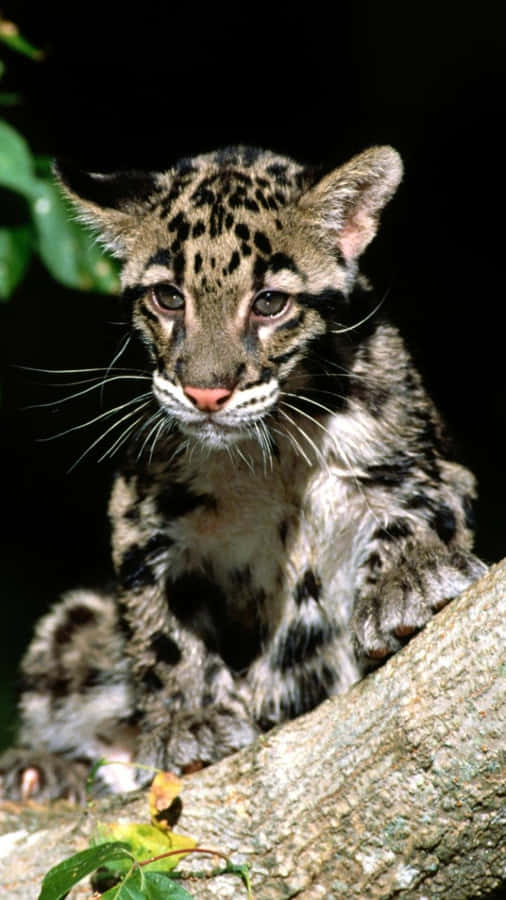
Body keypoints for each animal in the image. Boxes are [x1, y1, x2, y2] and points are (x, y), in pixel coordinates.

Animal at [0, 144, 487, 802]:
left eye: (269, 303)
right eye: (168, 298)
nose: (206, 393)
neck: (269, 451)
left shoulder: (429, 462)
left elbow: (417, 509)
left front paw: (408, 580)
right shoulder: (142, 517)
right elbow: (158, 625)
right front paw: (190, 719)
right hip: (75, 627)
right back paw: (41, 770)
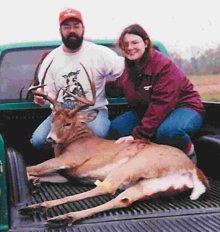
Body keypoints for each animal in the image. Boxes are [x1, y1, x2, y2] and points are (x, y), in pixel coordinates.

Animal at [19, 64, 209, 228]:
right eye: (53, 120)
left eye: (68, 123)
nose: (49, 139)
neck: (75, 140)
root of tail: (193, 170)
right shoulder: (66, 174)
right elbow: (36, 172)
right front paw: (34, 182)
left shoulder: (69, 159)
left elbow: (31, 167)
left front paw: (31, 180)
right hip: (151, 185)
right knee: (122, 200)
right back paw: (61, 217)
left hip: (131, 166)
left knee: (104, 188)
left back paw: (40, 208)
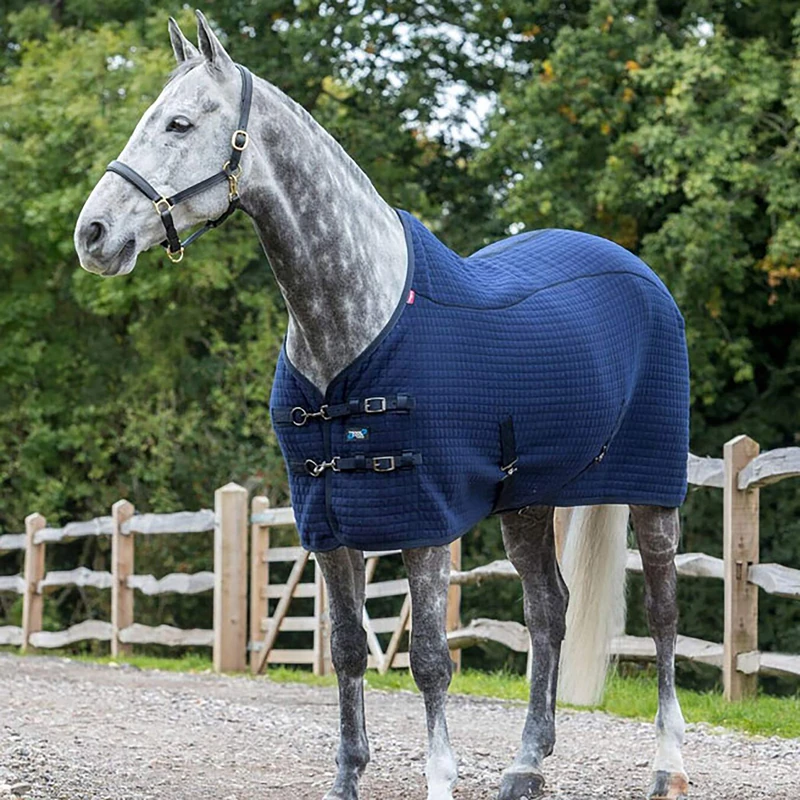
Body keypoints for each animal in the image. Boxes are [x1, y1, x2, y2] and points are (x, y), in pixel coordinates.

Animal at [74, 12, 690, 800]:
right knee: (548, 612)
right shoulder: (330, 524)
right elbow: (344, 650)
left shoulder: (424, 520)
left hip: (653, 490)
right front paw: (346, 779)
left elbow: (428, 658)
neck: (352, 325)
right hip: (527, 503)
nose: (93, 235)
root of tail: (639, 273)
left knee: (662, 613)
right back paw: (525, 765)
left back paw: (668, 764)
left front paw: (440, 779)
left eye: (179, 123)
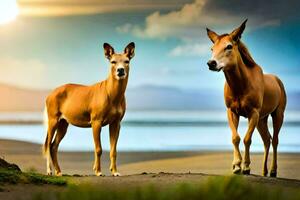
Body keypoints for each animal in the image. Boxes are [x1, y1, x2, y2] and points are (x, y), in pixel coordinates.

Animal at [42, 42, 135, 177]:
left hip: (64, 123)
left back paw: (59, 171)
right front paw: (98, 171)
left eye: (126, 61)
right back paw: (49, 171)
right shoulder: (96, 120)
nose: (120, 70)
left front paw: (115, 172)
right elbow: (98, 148)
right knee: (48, 144)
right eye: (113, 62)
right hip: (53, 118)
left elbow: (114, 150)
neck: (112, 95)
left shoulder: (116, 122)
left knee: (54, 145)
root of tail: (49, 95)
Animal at [206, 19, 286, 177]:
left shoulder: (253, 113)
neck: (241, 85)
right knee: (267, 140)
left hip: (277, 114)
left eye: (229, 46)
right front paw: (236, 166)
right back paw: (264, 171)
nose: (211, 63)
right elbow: (235, 138)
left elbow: (247, 139)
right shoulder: (232, 112)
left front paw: (246, 167)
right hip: (262, 119)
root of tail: (278, 81)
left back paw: (273, 171)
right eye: (212, 48)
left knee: (275, 140)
-- -- --
» Exercise directions: Tally the lines of the records holding the word "knee", then give only the resulting number.

» Result of this exercise: 8